Copy out the listing below word for word, keeping every line as it appears. Leave the pictures out of your copy.

• [Recorded data]
________________

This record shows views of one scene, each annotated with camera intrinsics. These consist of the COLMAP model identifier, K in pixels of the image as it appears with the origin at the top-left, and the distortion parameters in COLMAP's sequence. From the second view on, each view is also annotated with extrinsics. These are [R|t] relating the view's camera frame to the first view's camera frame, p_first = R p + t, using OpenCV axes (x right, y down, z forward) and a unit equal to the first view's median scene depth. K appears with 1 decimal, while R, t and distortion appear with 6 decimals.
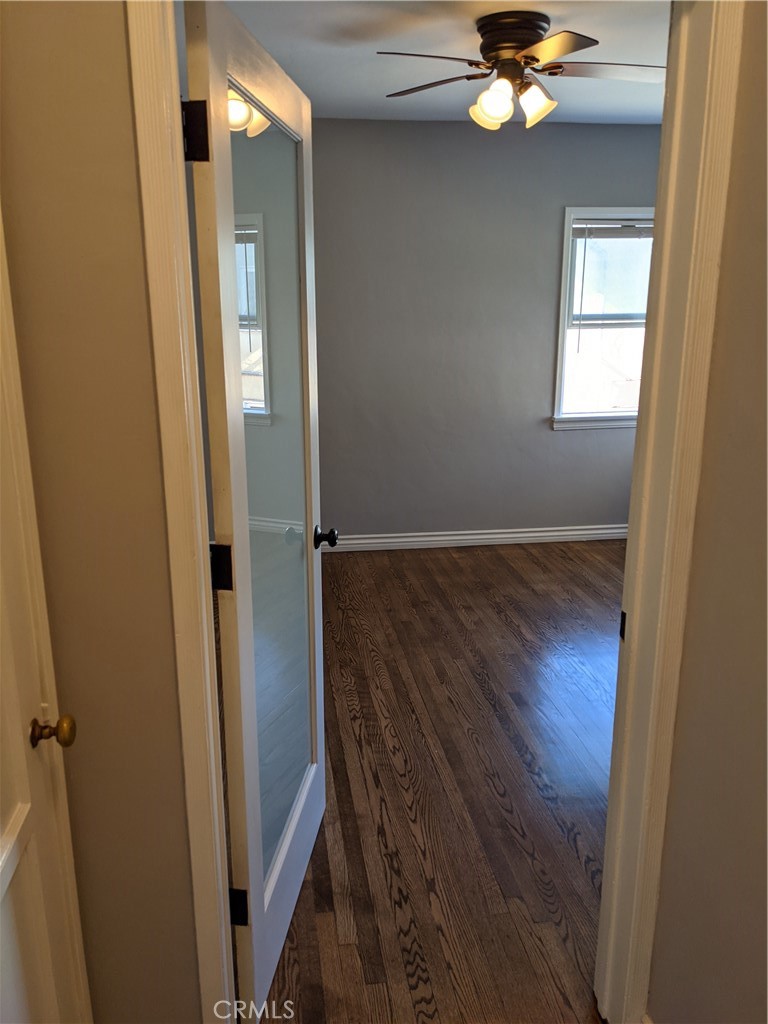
lens RADIAL K [[803.4, 0, 376.5], [0, 803.4, 507.9], [0, 0, 1]] dist [0.061325, -0.075759]
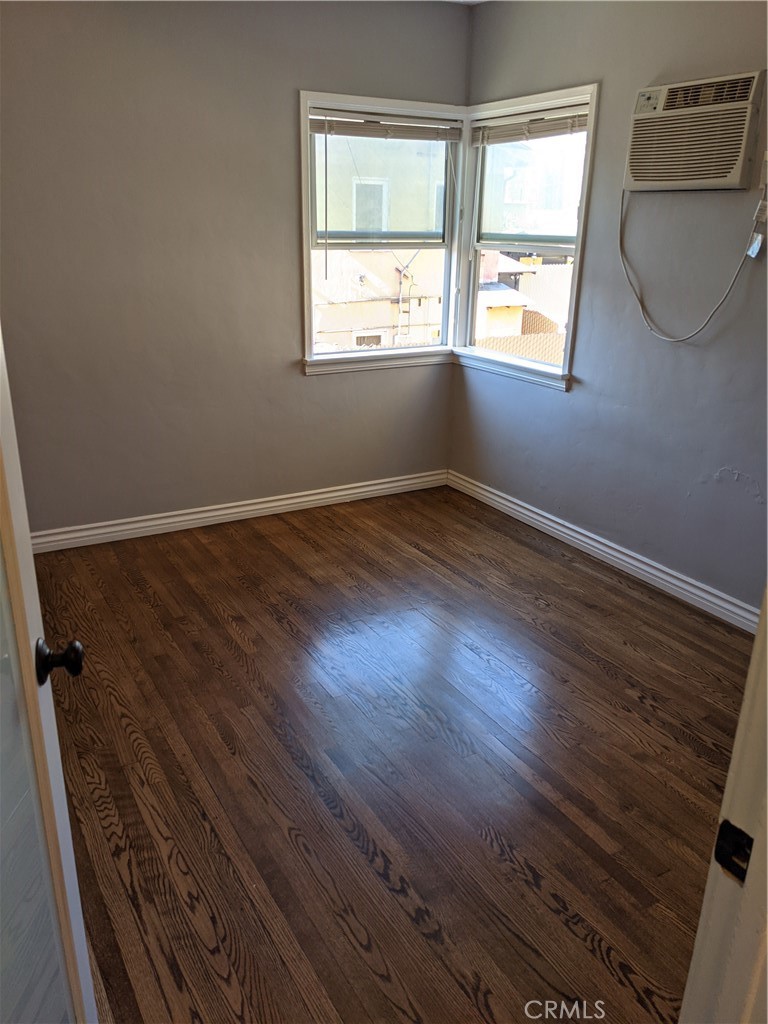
lens RADIAL K [[803.4, 0, 387.1], [0, 803.4, 519.8], [0, 0, 1]] dist [0.061325, -0.075759]
pose [[0.925694, -0.109392, 0.362109, -0.026766], [0.069185, 0.990087, 0.122238, -0.059810], [-0.371892, -0.088103, 0.924086, 0.252298]]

________________

• [Solved problem]
This record shows views of one scene, each annotated with camera intrinsics. These consist of the COLMAP model identifier, K in pixels of the image as it appears with the origin at the top-left, and the distortion parameters in COLMAP's sequence. From the second view on, each view is also annotated with extrinsics. These are [R|t] relating the view's camera frame to the first view's camera frame, p_first = R p + t, using OpenCV axes (x right, y down, z forward) and a unit equal to the first view's median scene depth. K appears with 1 decimal, while R, t and distortion appear with 6 decimals.
lens RADIAL K [[803.4, 0, 376.5], [0, 803.4, 507.9], [0, 0, 1]] dist [0.061325, -0.075759]
lens RADIAL K [[803.4, 0, 387.1], [0, 803.4, 519.8], [0, 0, 1]] dist [0.061325, -0.075759]
pose [[0.925694, -0.109392, 0.362109, -0.026766], [0.069185, 0.990087, 0.122238, -0.059810], [-0.371892, -0.088103, 0.924086, 0.252298]]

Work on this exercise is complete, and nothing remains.